DETROIT — Delphi Corp., the nation's largest auto supplier, filed for bankruptcy Saturday, alarming a U.S. auto industry already weakened by high labor costs and falling market share.
Delphi's bankruptcy, which is expected to result in plant closures and layoffs, is one of the largest in U.S. history. The company has 50,000 U.S. employees.
The company filed in federal Bankruptcy Court in New York to reorganize its U.S. operations. A judge said Saturday that Delphi could continue operating, and set more comprehensive hearings for Tuesday. Delphi's non-U.S. operations were not included in the filing.
Robert S. Miller, Delphi chairman and chief executive, said the company hoped to emerge from Chapter 11 in early to mid-2007.
"We will make every effort to make this as quick as possible," Miller said Saturday.
Miller said Delphi would continue to pay employees and suppliers and would ship its products on schedule, although the company's former parent, General Motors Corp., said the filing could cause supply problems.
"We are not going to adversely affect our customers," Miller said. "Our people will get their paychecks and will still have their health benefits. Retirees will continue to get their checks. Any changes to that will be dealt with in an orderly way."
Miller, a restructuring expert who was hired in July, had threatened to take the company into bankruptcy if he failed to reach a restructuring agreement with GM and its largest union, United Auto Workers.

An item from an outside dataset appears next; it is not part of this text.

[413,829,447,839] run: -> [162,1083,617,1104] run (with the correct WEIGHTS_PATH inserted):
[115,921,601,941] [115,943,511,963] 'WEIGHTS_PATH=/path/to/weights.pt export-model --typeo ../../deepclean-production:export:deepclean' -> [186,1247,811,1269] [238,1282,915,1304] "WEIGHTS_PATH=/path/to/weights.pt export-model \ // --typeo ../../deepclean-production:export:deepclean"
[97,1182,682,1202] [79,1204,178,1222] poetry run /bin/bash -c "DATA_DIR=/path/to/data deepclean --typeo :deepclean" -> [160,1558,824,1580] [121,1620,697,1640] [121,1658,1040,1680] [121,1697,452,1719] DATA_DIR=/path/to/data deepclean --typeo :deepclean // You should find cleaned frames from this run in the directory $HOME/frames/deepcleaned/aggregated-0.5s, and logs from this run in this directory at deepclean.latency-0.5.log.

Miller set a deadline of Oct. 17, when U.S. bankruptcy laws are scheduled to change.
Miller said Delphi would continue negotiating with GM and the UAW to lower its labor costs; wages for many Delphi workers are set by the company's spinoff agreement with GM. Miller said the three parties agreed to continue their discussions after a bankruptcy filing.
UAW officials blasted Delphi's decision to file for bankruptcy one day after sweetening the severance packages of 21 top executives to help persuade them to stay at the company.
"Once again, we see the disgusting spectacle of the people at the top taking care of themselves at the same time they are demanding extraordinary sacrifices from their hourly workers, engineers, administrative and support staff, midlevel managers and others," union leaders said in a statement.
Delphi said it made the change after determining its severance package for top executives was not competitive.
John Butler Jr., a bankruptcy attorney for the company, said Delphi would attempt "some restructuring of its collective bargaining agreements" during the reorganization. Delphi's contract with the UAW expires in October 2007.
Delphi also intends to try to scale back pension benefits, Butler said during Saturday's hearing. "The current level of retirement benefits is unsustainable and will eventually sink the company," he said.
Jim Gillette, supplier analyst for CSM Worldwide in Grand Rapids, Mich., said he expected a number of underperforming plants to be shuttered or sold. He also said the bankruptcy could prompt other companies to file.
"This is not going to be an isolated incident," he said. "It's really going to be a rough few weeks and a rough few months for the industry."
Delphi will finance its operations with $4.5 billion in loans, including up to $2 billion in debtor-in-possession financing from a group of lenders led by JPMorgan Chase Bank and Citigroup Global Markets Inc.
Based in the Detroit suburb of Troy, Delphi has struggled to make a profit since GM spun it off in 1999. It lost $4.8 billion in 2004 and nearly $750 million in the first half of this year.